O volume pago representa um recorde para o início de ano, superando em 212% o total liberado no mesmo período de 2025. Foto: Ricardo Stuckert/P
Nos primeiros dias de 2026, o governo do presidente Luiz Inácio Lula da Silva efetuou o pagamento de R$ 2,31 bilhões em emendas parlamentares, segundo dados do painel Siga Brasil, do Senado Federal. O levantamento considera os repasses realizados até quinta-feira (12).
O volume pago representa um recorde para o início de ano, superando em 212% o total liberado no mesmo período de 2025, já com valores corrigidos pela inflação. Todo o montante corresponde a restos a pagar, ou seja, despesas que foram contratadas em exercícios anteriores, mas quitadas agora.
Movimento político e aproximação com o Congresso
A liberação expressiva de recursos ocorre em meio a uma estratégia do Palácio do Planalto para reforçar o diálogo com o Legislativo. Lula tem intensificado gestos de aproximação com o presidente da Câmara, Hugo Motta (Republicanos-PB).

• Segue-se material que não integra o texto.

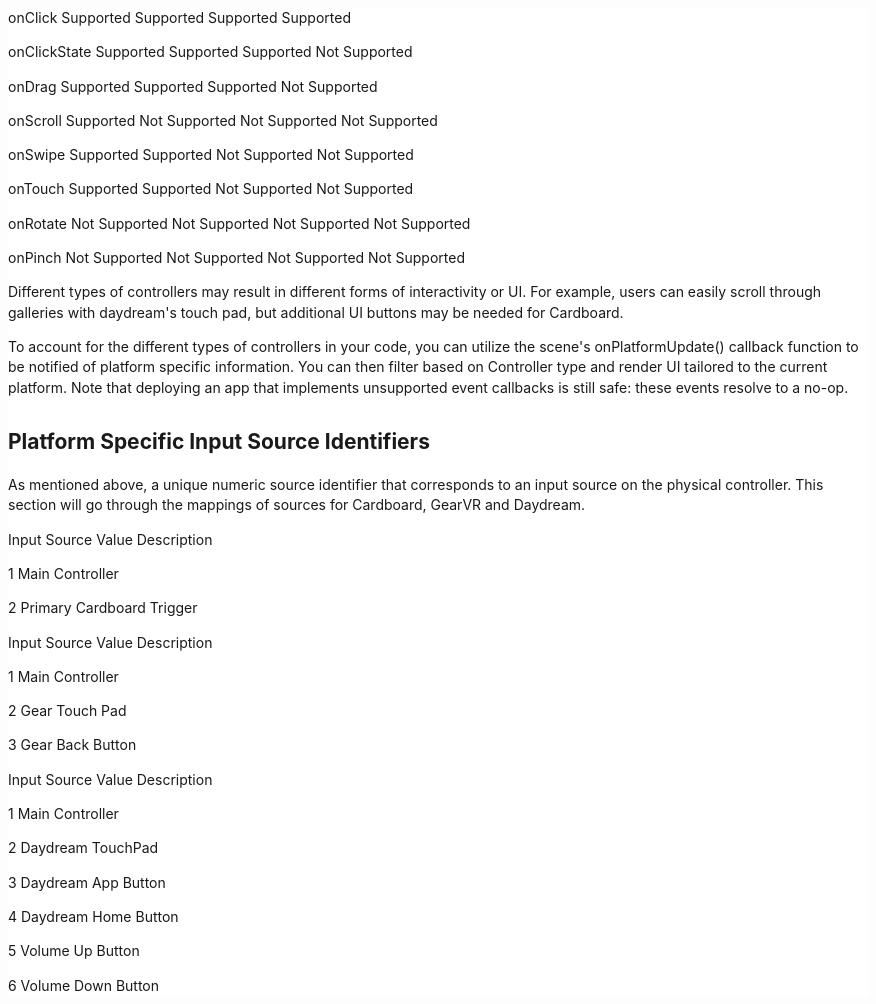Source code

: onClick	        Supported	Supported	Supported	        Supported

onClickState	Supported	Supported	Supported	        Not Supported

onDrag	        Supported	Supported	Supported	        Not Supported

onScroll	Supported	Not Supported	Not Supported	        Not Supported

onSwipe	        Supported	Supported	Not Supported	        Not Supported

onTouch	        Supported	Supported	Not Supported	        Not Supported

onRotate	Not Supported	Not Supported	Not Supported	        Not Supported

onPinch	        Not Supported	Not Supported	Not Supported	        Not Supported

Different types of controllers may result in different forms of interactivity or UI. For example, users can easily scroll through galleries with daydream's touch pad, but additional UI buttons may be needed for Cardboard.

To account for the different types of controllers in your code, you can utilize the scene's onPlatformUpdate() callback function to be notified of platform specific information. You can then filter based on Controller type and render UI tailored to the current platform. Note that deploying an app that implements unsupported event callbacks is still safe: these events resolve to a no-op.

## Platform Specific Input Source Identifiers
As mentioned above, a unique numeric source identifier that corresponds to an input source on the physical controller. This section will go through the mappings of sources for Cardboard, GearVR and Daydream.

Input Source Value	Description

1	                Main Controller

2	                Primary Cardboard Trigger

Input Source Value	Description

1	                Main Controller

2	                Gear Touch Pad

3	                Gear Back Button

Input Source Value	Description

1	                Main Controller

2	                Daydream TouchPad

3	                Daydream App Button

4	                Daydream Home Button

5	                Volume Up Button

6	                Volume Down Button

No início de fevereiro, o presidente promoveu um jantar na Granja do Torto com líderes da Câmara dos Deputados. O encontro foi descrito como descontraído, marcado por elogios mútuos e sinalizações de alinhamento político.
As emendas parlamentares têm peso relevante em ano eleitoral, pois permitem que deputados e senadores direcionem verbas para suas bases. Os recursos costumam financiar obras, aquisição de equipamentos — como tratores — e reformas de estruturas públicas, fortalecendo a presença dos parlamentares junto ao eleitorado antes das eleições de outubro.
Previsão orçamentária e ritmo acelerado
O Orçamento de 2026 reserva R$ 61 bilhões para o pagamento de emendas. A tendência é que os repasses no primeiro semestre sejam acelerados, permitindo que projetos avancem antes do período eleitoral.
Entenda as etapas: empenho, liquidação e pagamento
Na execução das despesas públicas, o pagamento não ocorre de forma imediata. O processo começa pelo empenho, que é o primeiro estágio e consiste na formalização da reserva de recursos do Orçamento para determinado projeto indicado por deputado ou senador.
Após o empenho, o valor fica garantido, funcionando como uma espécie de compromisso formal de que o governo efetuará o pagamento futuramente. Isso possibilita que o serviço ou obra seja contratado.
Em seguida, ocorre a liquidação, etapa em que o poder público reconhece que o serviço foi executado conforme previsto. Somente depois vem o pagamento efetivo, quando o recurso é transferido à conta de quem realizou o trabalho.